Monday, May 11, 2020

Head Down, Stay Down

I love hockey. I love the speed, excitement, fun and brilliance of the game.

I love the Canadiens and all their storied history and hopeful future. But right now, I don't want hockey back.

I don't want a weird empty-seat arena with no involvement from fans, or a staged, odd Stanley Cup playoff featuring quarantined players cobbled together by league officials to keep the money coming in.

It's not worth it. South Korea, generally recognized as the best example of effectively suppressing COVID-19 in the world, decided to gently rescind some of its isolation restrictions, and yesterday reported 85 new cases in Seoul. In North America, where meat-packing plants and seniors' homes are incubators for the virus, there's no way to avoid an escalation of disease and death by returning to business as usual anytime soon.


I am not a good flyer, so several years ago, while watching "Sully," I was petrified by the flight attendants shouting for passengers to "Brace, brace, brace! Head down, stay down" as the plane plunged toward the Hudson River below.

That's kind of the way it feels about wishing pro sports back right now. We're not safe from this virus. We're not even aware of everything it can do to the human body.
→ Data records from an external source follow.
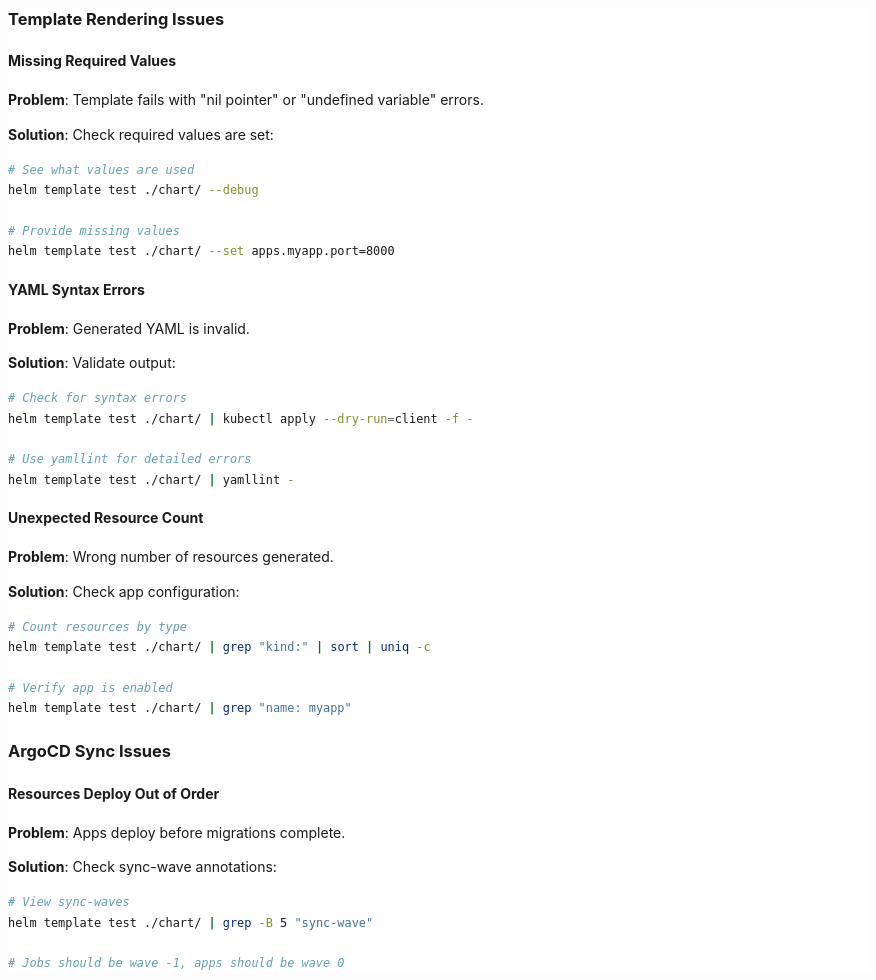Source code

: ### Template Rendering Issues

#### Missing Required Values

**Problem**: Template fails with "nil pointer" or "undefined variable" errors.

**Solution**: Check required values are set:

```bash
# See what values are used
helm template test ./chart/ --debug

# Provide missing values
helm template test ./chart/ --set apps.myapp.port=8000
```

#### YAML Syntax Errors

**Problem**: Generated YAML is invalid.

**Solution**: Validate output:

```bash
# Check for syntax errors
helm template test ./chart/ | kubectl apply --dry-run=client -f -

# Use yamllint for detailed errors
helm template test ./chart/ | yamllint -
```

#### Unexpected Resource Count

**Problem**: Wrong number of resources generated.

**Solution**: Check app configuration:

```bash
# Count resources by type
helm template test ./chart/ | grep "kind:" | sort | uniq -c

# Verify app is enabled
helm template test ./chart/ | grep "name: myapp"
```

### ArgoCD Sync Issues

#### Resources Deploy Out of Order

**Problem**: Apps deploy before migrations complete.

**Solution**: Check sync-wave annotations:

```bash
# View sync-waves
helm template test ./chart/ | grep -B 5 "sync-wave"

# Jobs should be wave -1, apps should be wave 0
```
Right now, we've hit a flock of diseased geese and we're plunging toward the river as health officials warn us to brace for impact.

In that environment, players who have no alternative than to be within close proximity to each other while sneezing, spitting and otherwise sharing droplets, would be at serious risk of passing the virus around. Even if they stayed in hotels to avoid infecting their families, nobody really knows the long-term effects on high-level athletes. Early research says it can damage the circulatory system and narrow the arteries. And we know it can open the immune system to other infections. There's also early evidence of long-term loss of lung capacity that could take years to repair.

For young men whose livelihoods depend on good health and superior physical ability, returning to play now seems like a dangerous and unnecessary risk to take.


We know players want to play. Even the Canadiens, who had zero chance of making the playoffs this year, refused to lie down and give up. But you know what? Nobody's getting what they want as this pandemic continues.

Our kids don't get to graduate from high school or have a prom like everyone else had. Our mothers didn't get to see their grandchildren on Mother's Day. Those of us who are working from home feel isolated and disconnected from our co-workers and the energy we share when we work together. Birthday parties, funerals, weddings, holidays, anniversaries, church services...everything that we do to mark the passing of milestones and the ceremony we need to acknowledge our life-changing moments are not happening. And no, Zoom is not the same.

So, in light of the unknown and serious consequences of contracting this virus, in an environment when everything else in life has changed, upset over missing a few pro hockey games seems a bit frivolous.

I want to see Nick Suzuki develop into the dynamo he'll be in a year or so. I'd love to watch Brendan Gallagher drive the net with that big shit-eating grin. But I want them and their teammates and all the athletes for whom we love to cheer to stay alive. I want them to be healthy and not risk damaging their hearts and lungs because the NHL decided it's okay to finish the season this year.

It's not okay. It's scary and dangerous and although the league has in the past ignored evidence proving brain injury is a serious problem in the game, it has a chance now to protect the players it employs.

They have kids and parents and a life outside hockey, so for all their sakes, I hope they put their heads down and keep them down until this thing lands safely on the other side.

Anyway, it's much more fun watching the Habs win the Cup in re-runs than it is to watch them play a dozen meaningless games over the rest of this season while putting their very lives at risk. Sometimes it's better when you know the movie has a happy ending.